Le SIAé se posi­tionne sur la par­tie indus­trielle de la main­te­nance aéro­nau­tique avec des capa­ci­tés de répa­ra­tion et de concep­tion. Pen­dant les phases d’entretiens lourds, nous pou­vons ain­si pro­cé­der à des modi­fi­ca­tions sur les avions pour appor­ter de nou­velles capa­ci­tés. Nous sommes en mesure de conce­voir ces capa­ci­tés, de les indus­tria­li­ser et de les inté­grer aux avions que nous répa­rons et main­te­nons. Ces deux dimen­sions sont reliées. Réa­li­sées de manière coor­don­nées, elles per­mettent un gain de temps et d’efficacité.

À tra­vers notre exper­tise et notre savoir-faire, nous pou­vons réa­li­ser des mis­sions d’assistance à la maî­trise d’ouvrage au pro­fit de la DMAé.
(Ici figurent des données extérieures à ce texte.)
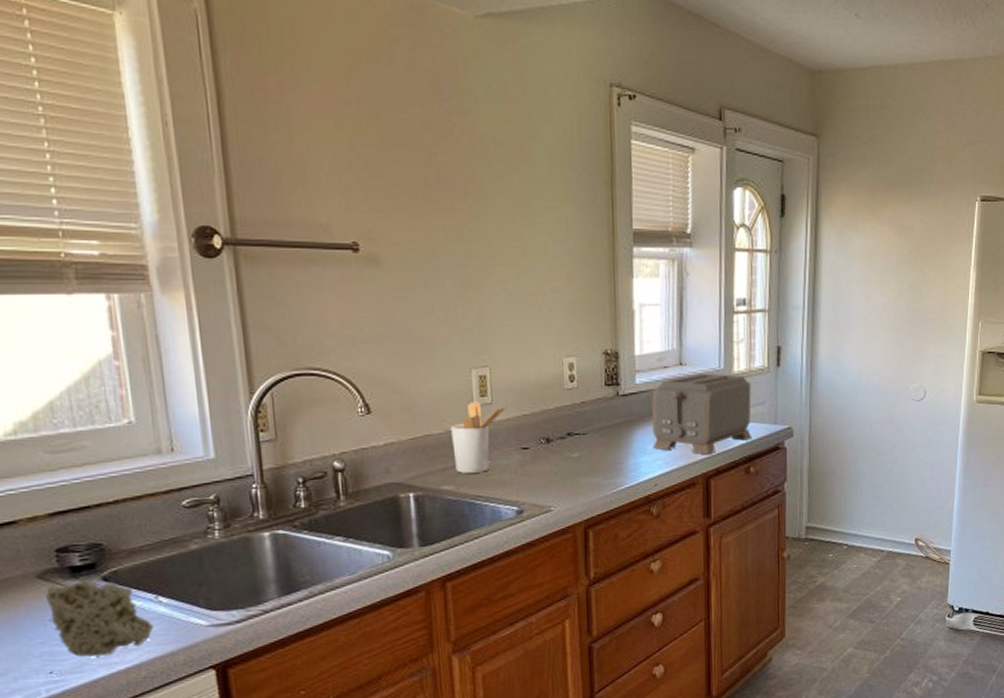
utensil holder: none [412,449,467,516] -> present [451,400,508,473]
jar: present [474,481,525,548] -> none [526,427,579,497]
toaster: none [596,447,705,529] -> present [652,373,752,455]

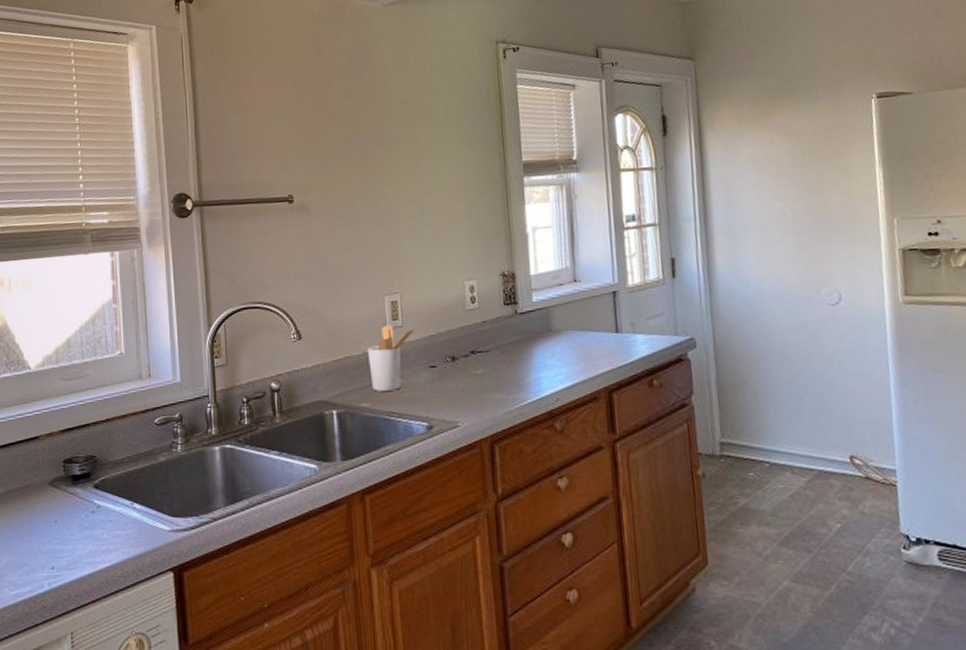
sponge: present [46,579,155,657] -> none [54,487,129,556]
toaster: present [652,373,752,455] -> none [549,288,653,369]

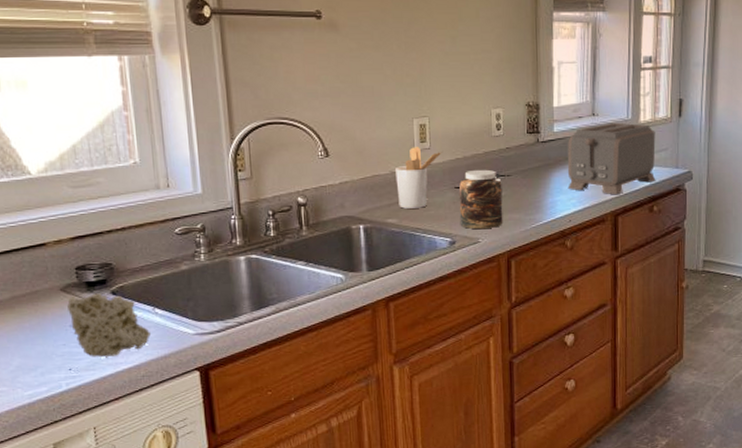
sponge: none [54,487,129,556] -> present [67,293,152,358]
jar: none [434,345,484,412] -> present [459,169,503,230]
toaster: none [549,288,653,369] -> present [567,122,656,195]

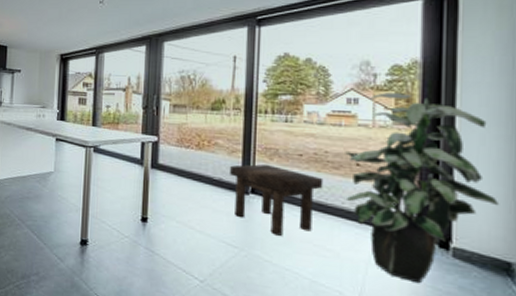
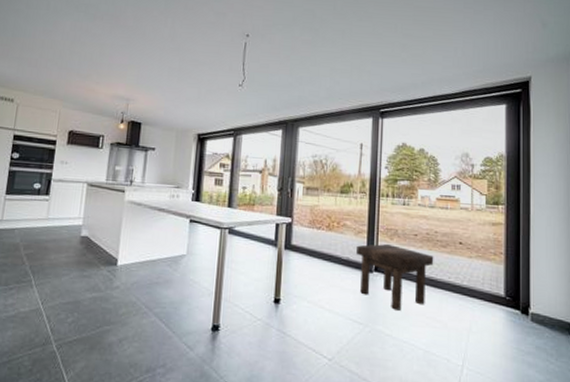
indoor plant: present [345,93,500,284] -> none [451,180,562,347]

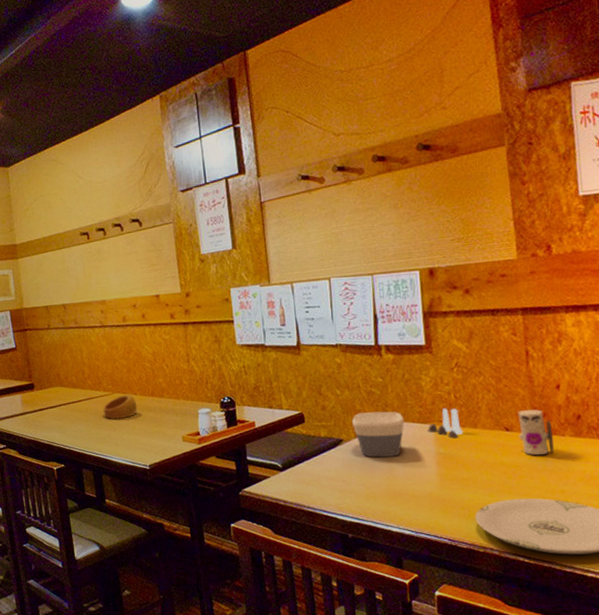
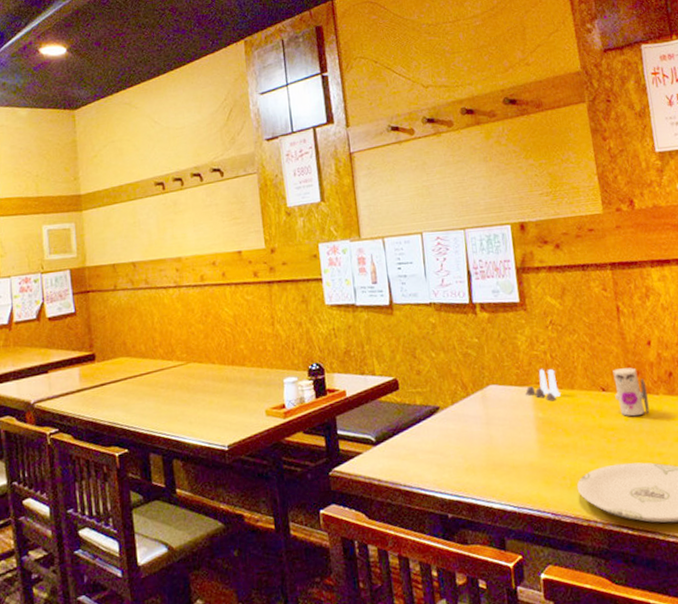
ring: present [103,394,138,419] -> none [176,363,216,393]
bowl: present [352,411,405,458] -> none [448,374,502,426]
Nous avons aus­si une véri­table valeur ajou­tée au niveau de la négo­cia­tion des contrats sur la base d’un appel d’offre et pou­vons appor­ter une exper­tise sur des élé­ments que nous connais­sons et que nous sommes en mesure de chif­frer. Notre sta­tut en compte de com­merce, par­ti­cu­lier au sein de l’État, nous garan­tit l’autonomie, la sou­plesse et la réac­ti­vi­té indis­pen­sable à une acti­vi­té indus­trielle per­for­mante et compétitive.

En parallèle, pour accompagner les évolutions connues par le MCO aéronautique, le SIAé se transforme en interne. Comment cela se traduit-il ?

Dans ce cadre, nous nous concen­trons sur plu­sieurs axes : 

  • Accom­pa­gner la trans­for­ma­tion en pilo­tant des contrats ver­ti­ca­li­sés, en par­ti­ci­pant acti­ve­ment aux pôles de conduite de sou­tien et en créant des syner­gies entre le niveau opé­ra­tion­nel et industriel ;
  • Amé­lio­rer la per­for­mance indus­trielle au tra­vers de la mise en place de plans de trans­for­ma­tion ciblés comme sur le volet numé­rique, autour de la pro­fes­sion­na­li­sa­tion de la sup­ply chain, ou de l’optimisation des acti­vi­tés de navigabilité… ;
  • Uni­fier les ate­liers en ali­gnant pro­ces­sus de sou­tien, finan­ciers, RH, sup­ply chain, et de pro­duc­tion, mais en aus­si en fai­sant col­la­bo­rer toutes les par­ties prenantes.